Nah man, just get into B2B sales or something and just schedule everything for after lunch. That's what i do when i want to hunt.


----------



## ebrauns23 (Oct 14, 2015)

TireKicker said:


> What area of East Texas would that be?



Austin...i suppose more central..Texas is so big, i dont know where east stops and middle begins.


----------



## TireKicker (Oct 14, 2015)

ebrauns23 said:


> Austin...i suppose more central..Texas is so big, i dont know where east stops and middle begins.



Don't know anything about that area. From Galveston to Matagorda,  I'm your Huckleberry


----------



## MudDucker (Oct 15, 2015)

Been doing something to get ready nearly every day.  Wish I was in Canada or Alaska now!


----------



## maconbacon (Oct 15, 2015)

yep all this down time with the season so close on the horizon just makes the itch even worse and just means I buy more decoys and gear...


----------



## ebrauns23 (Oct 15, 2015)

TireKicker said:


> Don't know anything about that area.

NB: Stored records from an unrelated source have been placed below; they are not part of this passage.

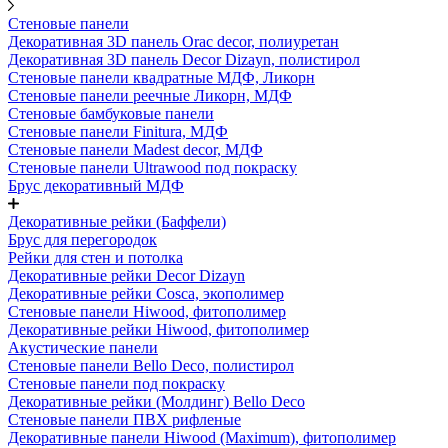
Стеновые панели
Декоративная 3D панель Orac decor, полиуретан
Декоративная 3D панель Decor Dizayn, полистирол
Стеновые панели квадратные МДФ, Ликорн
Стеновые панели реечные Ликорн, МДФ
Стеновые бамбуковые панели
Стеновые панели Finitura, МДФ
Стеновые панели Madest decor, МДФ
Стеновые панели Ultrawood под покраску
Брус декоративный МДФ
Декоративные рейки (Баффели)
Брус для перегородок
Рейки для стен и потолка
Декоративные рейки Decor Dizayn
Декоративные рейки Cosca, экополимер
Стеновые панели Hiwood, фитополимер
Декоративные рейки Hiwood, фитополимер
Акустические панели
Стеновые панели Bello Deco, полистирол
Стеновые панели под покраску
Декоративные рейки (Молдинг) Bello Deco
Стеновые панели ПВХ рифленые
Декоративные панели Hiwood (Maximum), фитополимер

From Galveston to Matagorda,  I'm your Huckleberry



Im hoping to hunt the coast this year, ive heard alot of good things.


----------



## Uptonongood (Oct 15, 2015)

If you go out west or up to Canada and have an epic trip, well, it'll just increase the pain when you're back down this way.  Then your focus shifts to getting back there every year for longer trips.  It took me 50 years before the flame burned down to a small, dim ember.


----------



## TireKicker (Oct 15, 2015)

ebrauns23 said:


> Im hoping to hunt the coast this year, ive heard alot of good things.



Shoot me a PM before you go and maybe i can help you out.


----------



## rnelson5 (Oct 16, 2015)

TireKicker said:


> Shoot me a PM before you go and maybe i can help you out.



same here depending on what area of the coast you decide to go i may be able to help


----------



## ebrauns23 (Oct 18, 2015)

TireKicker said:


> Shoot me a PM before you go and maybe i can help you out.



Will do, i appreciate the help.


----------



## ebrauns23 (Oct 18, 2015)

rnelson5 said:


> same here depending on what area of the coast you decide to go i may be able to help



Thanks, i will be in touch if I make it out


----------



## Core Lokt (Oct 20, 2015)

Boat is ready, now on to washing and painting decoys...


----------